Les attaques sauvages, méchantes et abjectes contre une ado ayant pourtant entraîné des millions de jeunes de sa génération dans son sillage, le tout afin de… tenter de sauver les meubles.

Un Darth Vader des temps modernes, officiant à temps plein comme président du Brésil, qui encourage, preuves à l’appui, la flambée du plus important «poumon» de la planète, cela dans une indifférence quasi complète.

Parce que, hey!, ce qui importe, c’est le calcul de l’empreinte écologique du voyage en voilier de Greta, histoire de lui plaquer en pleine face son hypocrisie alléguée.

Voilà, en bref, ce qui me tue, déprime et attriste. Que la catastrophe soit imminente est une chose; se balancer en épais dans la fournaise et refermer la porte ensuite en est une autre.

«Que la catastrophe soit imminente est une chose; se balancer en épais dans la fournaise et refermer la porte ensuite en est une autre.»

Vous me direz, comme le plaidait Camus dans La peste, que «la bêtise insiste toujours». Vrai. Sauf que cette fois sera, selon toute vraisemblance, la dernière…

Pourquoi je vous raconte tout ça? Parce qu’on vient de m’insuffler, pratiquement à mon corps défendant, une large dose d’espoir. Truc aussi surprenant qu’improbable. J’arrive tout juste, en fait, du plus grand festival de théâtre en Amérique: 23 troupes, 15 pays, 5 continents.

Où ça?

Pas à New York, non. Ni à Chicago. Ni à Caracas. Ni à Mexico. Ni à San Francisco. Ni à Toronto. Plutôt à… Mont-Laurier. Minuscule ville natale. Mon patelin, encore et toujours. Là où, pendant six jours à temps plein, se côtoient notamment des Italiens, Philipins, Allemands, Marocains, Belges, Polonais, Algériens, Dominicains, Mexicains, Colombiens, Égyptiens et Québécois d’ici et là.

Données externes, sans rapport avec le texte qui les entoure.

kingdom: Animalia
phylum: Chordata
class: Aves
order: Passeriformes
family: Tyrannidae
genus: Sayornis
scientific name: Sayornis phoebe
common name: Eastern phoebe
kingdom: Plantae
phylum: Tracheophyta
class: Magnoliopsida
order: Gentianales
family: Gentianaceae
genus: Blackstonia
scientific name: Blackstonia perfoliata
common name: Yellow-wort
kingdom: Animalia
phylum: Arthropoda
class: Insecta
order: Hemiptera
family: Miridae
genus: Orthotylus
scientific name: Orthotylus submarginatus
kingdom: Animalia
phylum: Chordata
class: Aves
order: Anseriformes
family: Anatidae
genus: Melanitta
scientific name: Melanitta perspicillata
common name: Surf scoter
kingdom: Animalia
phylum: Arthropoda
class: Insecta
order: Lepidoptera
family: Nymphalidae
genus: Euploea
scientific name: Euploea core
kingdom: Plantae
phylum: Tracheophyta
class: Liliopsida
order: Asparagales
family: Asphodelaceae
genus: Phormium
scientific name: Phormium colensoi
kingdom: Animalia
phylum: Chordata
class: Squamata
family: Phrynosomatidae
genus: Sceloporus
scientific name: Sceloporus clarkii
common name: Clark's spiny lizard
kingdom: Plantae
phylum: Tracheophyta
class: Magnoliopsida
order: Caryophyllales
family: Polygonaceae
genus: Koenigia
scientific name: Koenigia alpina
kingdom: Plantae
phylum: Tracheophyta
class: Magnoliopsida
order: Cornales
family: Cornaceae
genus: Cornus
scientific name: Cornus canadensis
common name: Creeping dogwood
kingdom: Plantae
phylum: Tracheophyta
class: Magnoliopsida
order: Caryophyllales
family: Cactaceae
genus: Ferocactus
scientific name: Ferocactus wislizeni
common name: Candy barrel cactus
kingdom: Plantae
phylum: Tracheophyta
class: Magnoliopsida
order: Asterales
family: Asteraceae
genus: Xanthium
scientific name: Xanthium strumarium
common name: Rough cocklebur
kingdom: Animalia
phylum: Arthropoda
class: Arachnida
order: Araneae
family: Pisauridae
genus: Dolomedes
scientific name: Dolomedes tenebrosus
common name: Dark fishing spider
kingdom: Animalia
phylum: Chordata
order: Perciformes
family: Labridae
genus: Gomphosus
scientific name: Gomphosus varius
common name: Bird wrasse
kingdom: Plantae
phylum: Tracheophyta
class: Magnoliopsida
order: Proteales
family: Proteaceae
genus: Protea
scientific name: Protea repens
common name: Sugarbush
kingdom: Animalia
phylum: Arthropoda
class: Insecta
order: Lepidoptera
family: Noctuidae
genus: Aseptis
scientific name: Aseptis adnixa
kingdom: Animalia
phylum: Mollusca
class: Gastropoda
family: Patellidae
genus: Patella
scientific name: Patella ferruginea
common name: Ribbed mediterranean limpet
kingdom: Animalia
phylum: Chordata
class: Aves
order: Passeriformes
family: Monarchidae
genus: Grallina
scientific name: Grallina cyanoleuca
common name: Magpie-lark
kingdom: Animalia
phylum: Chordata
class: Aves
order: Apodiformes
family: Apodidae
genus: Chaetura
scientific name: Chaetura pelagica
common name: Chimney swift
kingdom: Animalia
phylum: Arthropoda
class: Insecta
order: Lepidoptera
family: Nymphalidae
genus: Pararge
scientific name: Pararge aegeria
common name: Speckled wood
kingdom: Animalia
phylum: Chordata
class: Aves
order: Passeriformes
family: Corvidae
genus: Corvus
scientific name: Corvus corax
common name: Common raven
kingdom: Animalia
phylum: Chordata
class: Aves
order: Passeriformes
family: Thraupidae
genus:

Là où, l’espace d’une représentation ou d’une autre, s’exerce une communion d’esprit rarement vue ailleurs. Là où l’humain se parle, dialogue et se comprend, et ce, malgré l’obstacle de la langue. Là où des Allemands jouent une pièce de Jean-Paul Sartre dénonçant le nazisme, agrémenté de quelques morceaux de Leonard Cohen. Là où des Polonais y vont d’une pièce muette faisant état des enjeux afférents à l’itinérance, terminant celle-ci en s’enrobant dans les bras de quelques membres du public. Là où des Bangladais font de même sur la misogynie, des Philipins sur la maladie mentale, des Italiens sur le réchauffement climatique.

Un lieu de rencontre des nations, abritées sous un chapiteau bondé, dansant sur divers rythmes du monde, les Trois Accords côtoyant Aznavour, Stromae et combien d’autres.

Une semaine ou presque empreinte de souffle humaniste. Un antidote au populisme, à la xénophobie et au racisme.

Le théâtre comme rempart aux dérives fascisantes, à l’individualisme, au repli malsain. Une main tendue vers la paix et autres paradigmes du bonheur terrestre.

Le plaisir des différences.

L’union dans la diversité. La beauté de la race humaine à son paroxysme.

Mont-Laurier et culture à titre de vecteurs d’espoir, et concepteurs d’un fabuleux livre de recettes. À suivre.